Monday, October 6, 2008

The Spezza Predicament

Jason Spezza is an incredibly skilled player. That is plain to see for anyone who's watched a few Ottawa Senators games in the last few seasons. His ability to stickhandle in tight situations or to make passes through seemingly impossible traffic makes him a very valuable member of the team--especially considering his chemistry with Dany Heatley. He was Ottawa's leading scorer last year, with 92 points (34G, 58A). But his creativity sometimes bring about negative results, and we witnessed that first-hand on Saturday night when Spezza lost the puck to Tyler Kennedy on the game-winning goal. But does Spezza's point-production justify his proneness to giveaways?

I can't answer that; it depends on what your priorities are as a hockey fan. More accurately, it depends on what Craig Hartsburg's priorities are as a head coach, and what Bryan Murray's priorities are as a general manager. Hartsburg made sure to state that the team has be be safe with the puck and make the smart play, so it's obvious he wants Spezza to be less reckless with the puck.
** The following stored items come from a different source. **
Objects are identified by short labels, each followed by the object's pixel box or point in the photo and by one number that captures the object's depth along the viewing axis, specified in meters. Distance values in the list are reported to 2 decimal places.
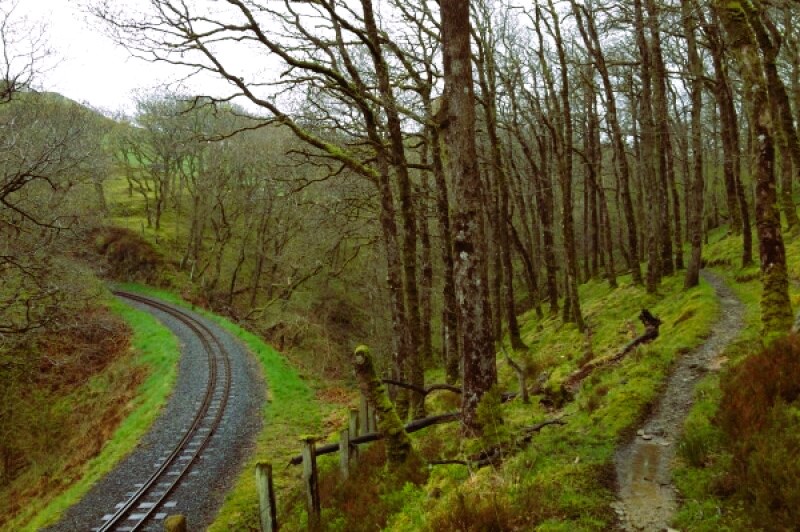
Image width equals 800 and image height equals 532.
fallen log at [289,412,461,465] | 9.25
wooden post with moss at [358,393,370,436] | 10.34
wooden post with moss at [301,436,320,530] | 8.16
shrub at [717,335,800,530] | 4.39
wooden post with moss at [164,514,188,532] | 5.78
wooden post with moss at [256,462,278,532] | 7.48
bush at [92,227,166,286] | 43.72
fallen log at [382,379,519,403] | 8.80
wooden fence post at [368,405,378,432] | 10.59
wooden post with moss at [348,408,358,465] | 9.94
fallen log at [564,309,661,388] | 12.00
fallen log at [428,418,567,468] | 6.71
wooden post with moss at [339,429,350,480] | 9.05
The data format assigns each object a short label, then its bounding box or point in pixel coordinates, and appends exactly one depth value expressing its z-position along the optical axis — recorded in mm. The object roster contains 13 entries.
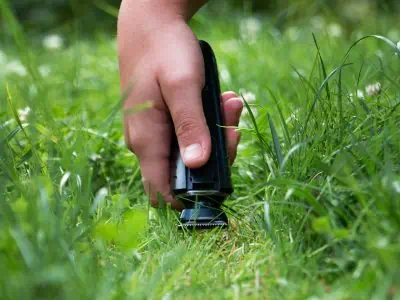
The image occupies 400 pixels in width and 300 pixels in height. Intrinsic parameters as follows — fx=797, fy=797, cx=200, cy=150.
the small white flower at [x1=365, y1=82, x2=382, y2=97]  2031
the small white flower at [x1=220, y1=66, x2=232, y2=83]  3353
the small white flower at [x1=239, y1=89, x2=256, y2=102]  2637
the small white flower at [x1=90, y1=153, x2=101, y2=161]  2277
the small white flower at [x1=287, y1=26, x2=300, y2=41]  4484
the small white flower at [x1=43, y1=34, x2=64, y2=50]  4285
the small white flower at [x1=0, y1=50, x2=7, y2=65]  4168
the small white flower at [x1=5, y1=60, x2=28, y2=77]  3762
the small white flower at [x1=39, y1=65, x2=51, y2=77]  4062
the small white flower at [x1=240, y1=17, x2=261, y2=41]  4228
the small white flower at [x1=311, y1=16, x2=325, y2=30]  5024
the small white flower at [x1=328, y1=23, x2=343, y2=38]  3939
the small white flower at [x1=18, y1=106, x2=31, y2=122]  2334
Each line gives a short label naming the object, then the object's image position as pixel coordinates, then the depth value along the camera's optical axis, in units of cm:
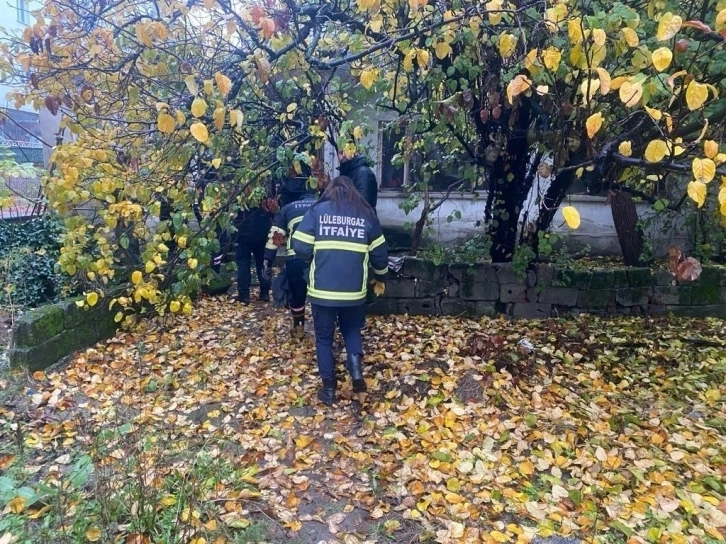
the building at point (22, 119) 1322
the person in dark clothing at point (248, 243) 648
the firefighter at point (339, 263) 391
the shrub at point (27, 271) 541
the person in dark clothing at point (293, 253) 482
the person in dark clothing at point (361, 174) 502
And examining the contract specifics of Spezza and Heatley, you can sense that Murray is looking for something more from Spezza: while Heatley was given a no-trade clause from the start, Spezza's no-trade clause doesn't kick in until after this off-season.

The challenge that Spezza faces is nothing new. Since trying to break onto the Sens' roster under Jacques Martin, Spezza has been told that his game suffers from a lack of defensive awareness. Many critics, including Mike Milbury (not that his opinion means much) and Kelly Hrudey recently suggested that Spezza desperately needs to improve his game.

What is being asked of Spezza is not difficult. Asking a slow player to get faster, or a small player to get bigger, is one thing. Asking a skilled player to demonstrate some defensive awareness while executing offensive prowess is far from impossible, and when that player asks for more responsibility on the team--as Spezza has--they need to prove that responsibility is well-placed.

A positive sign is that Spezza has responded well to criticism and adversity in the past. In the playoffs under Martin while Spezza was trying to get into the league, he played very well. Returning from injury in 2006-07, Spezza was forced to play his way back onto the top line after returning from injury, and he did. Even last season, when Heatley and Daniel Alfredsson were out with injuries, Spezza changed his game to account for that. While he's failed to permanently understand the lesson he says he learned on Saturday (the one where you don't give away the puck with seconds left in overtime), his teammates and his coach will be pressuring him to adapt his game to fit into the system.